Trying to keep your grammar as close as possible, here is how I was able to get it to work based on the example input. Because whitespace is being passed to the parser from the lexer, I did move all your tokens from the parser into actual lexer rules. The main change is really just adding another line option and then trying to get it to match your test data and not the actual other good data, I also assumed that a blank line should be discarded as you can tell by the rule. So here is what I was able to get working:
logfile: line* EOF;
//line : dataline | textline;
line : dataline | textline | discardline;
dataline: timestamp WS COLON WS text NL ;
textline: ~DIG text NL;
//"new"
discardline: (WS)+ discardtext (text|DIG|PERIOD|COLON|SLASH|WS)* NL
| (WS)* NL;
discardtext: (two_dig| DIG) WS* SLASH;
// two_dig SLASH four_dig;
timestamp: four_dig PERIOD two_dig PERIOD two_dig WS two_dig COLON two_dig COLON two_dig ;
four_dig: DIG DIG DIG DIG;
two_dig: DIG DIG;
//Following is very different
text: CHAR (CHAR|DIG|PERIOD|COLON|SLASH|WS)*;
/* Whitespace */
WS: (' ' | '\t')+ ;
/* New line goes to \r\n or EOF */
NL: '\r'? '\n' ;
/* Digits */
DIG : '0'..'9';
//new lexer rules
CHAR : 'a'..'z'|'A'..'Z';
PERIOD : '.';
COLON : ':';
SLASH : '/' | '\\';
Hopefully that helps you, good luck.
Suppose I'm having white spaces (WS) in the hidden channel. And
for a particular rule alone, I want white spaces also to be considered, is
it possible to bring WS to the default channel for that particular rule alone in the parser?
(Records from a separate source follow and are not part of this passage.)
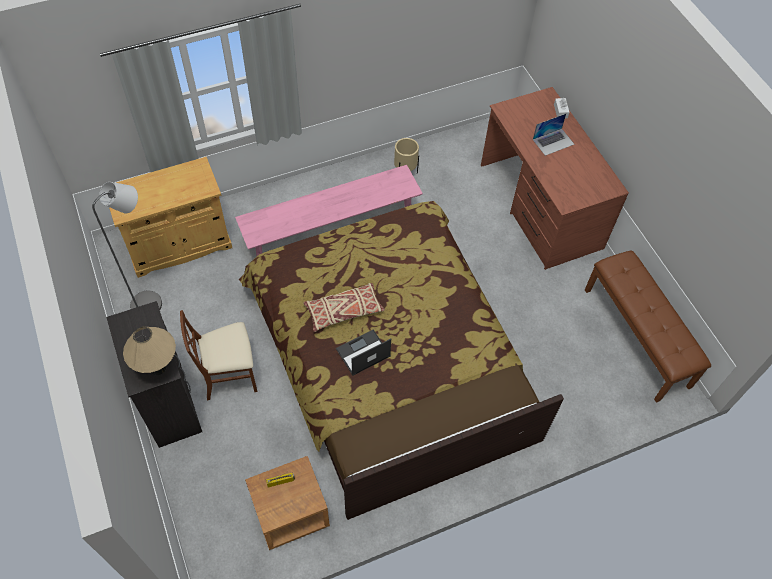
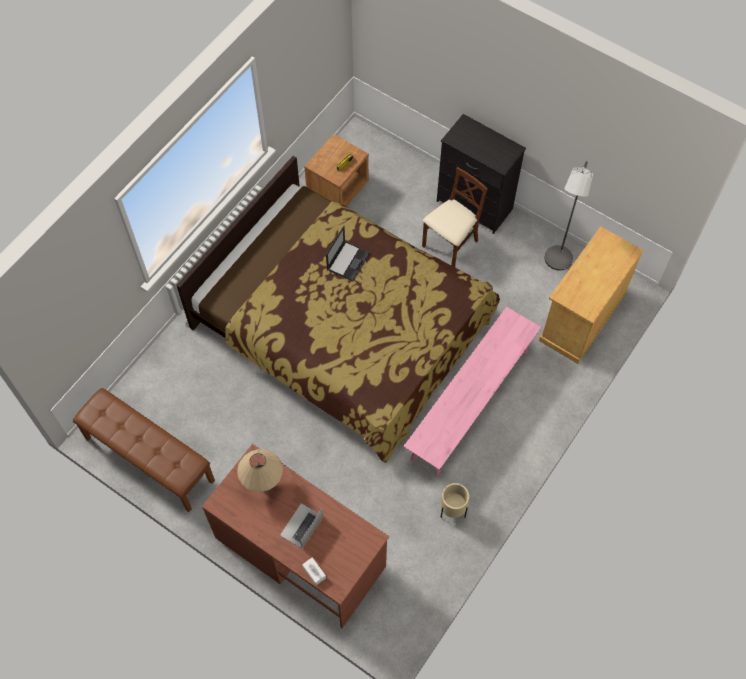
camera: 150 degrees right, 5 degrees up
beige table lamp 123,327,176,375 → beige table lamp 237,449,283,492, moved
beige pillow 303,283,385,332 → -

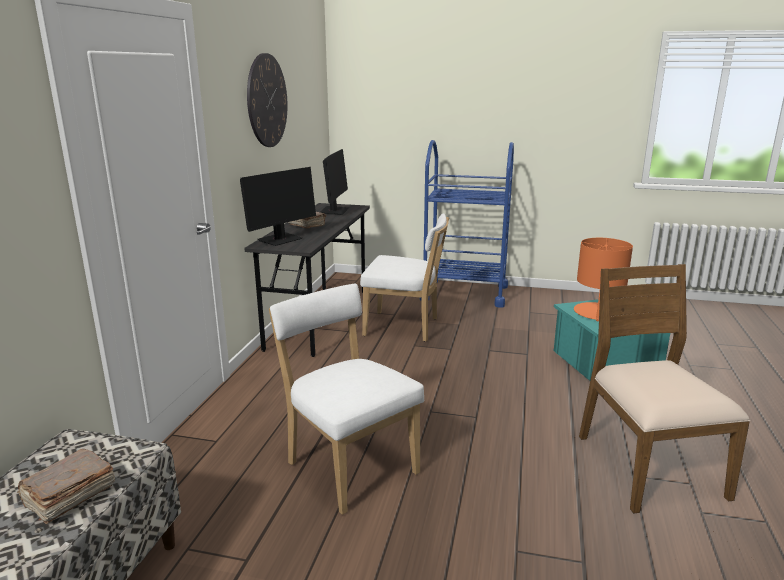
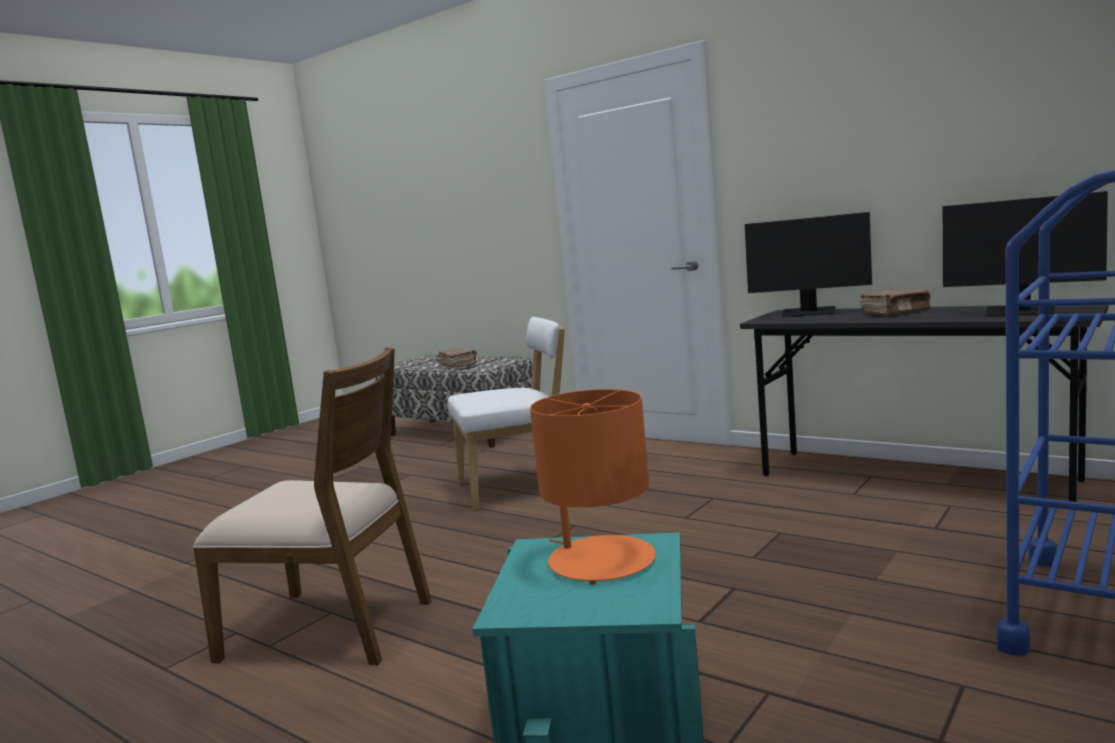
camera: 115 degrees right, 10 degrees down
monitor 240,167,316,246 → monitor 745,212,872,317, 45 degrees counterclockwise
wall clock 247,53,288,147 → -
white chair 360,213,449,342 → -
Have look at the answer for your path question, notice how I put a '\n' into the parser rule. You should be able to put ' ' as well. Now, do all the options for your WS on the hidden channel need to be in the rule would be the only concern.
eg
rulename : Token1 ' ' Token2 ' ' Token1 {place action here};
Please note that the rule name starts with a lowercase letter and it is a parser rule while the "Token#" start with uppercase letter and are lexer rules. In between the different tokens the rule requires a space in this example, and I suppose you could put something like (' '|'\t'|'\r'|'\n')+ but I have not tried this and will leave that for you to attempt.
You can always query the hidden token stream
ie in C++
myrule: MYTOK { static_cast<antlr::CommonHiddenStreamToken*>(LT(1).get())->getHiddenAfter()->getType() == WS}? MYTOK
The semantic predicate will check to see if there is a whitespace token after matching the lexical token MYTOK
Lexer rules are evaluated in the order they are listed in your grammar file.
This means you can have something like this:
STRING_LITERAL: '"' NONCONTROL_CHAR* '"';
fragment NONCONTROL_CHAR: LETTER | DIGIT | UNDERSCORE | SPACE | BACKSLASH | MINUS | COMMA;
fragment LETTER: LOWER | UPPER;
fragment LOWER: 'a'..'z';
fragment UPPER: 'A'..'Z';
fragment DIGIT: '0'..'9';
fragment SPACE: ' ' | '\t';
fragment UNDERSCORE: '_';
fragment MINUS: '-';
fragment BACKSLASH: '\\';
COMMA: ',';
NEWLINE: ('\r'? '\n')+ { $channel = HIDDEN; };
TERMINATOR : ';';
WHITESPACE: SPACE+ { $channel = HIDDEN; };
LINE_COMMENT
:
'//' ~('\n'|'\r')* ('\r\n' | '\r' | '\n')
{
$channel = HIDDEN;
}
|
'//' ~('\n'|'\r')*
{
$channel = HIDDEN;
}
;
As you can see a string literal can have space or tabs in it. However a stand alone space or tab will be sent to the HIDDEN channel.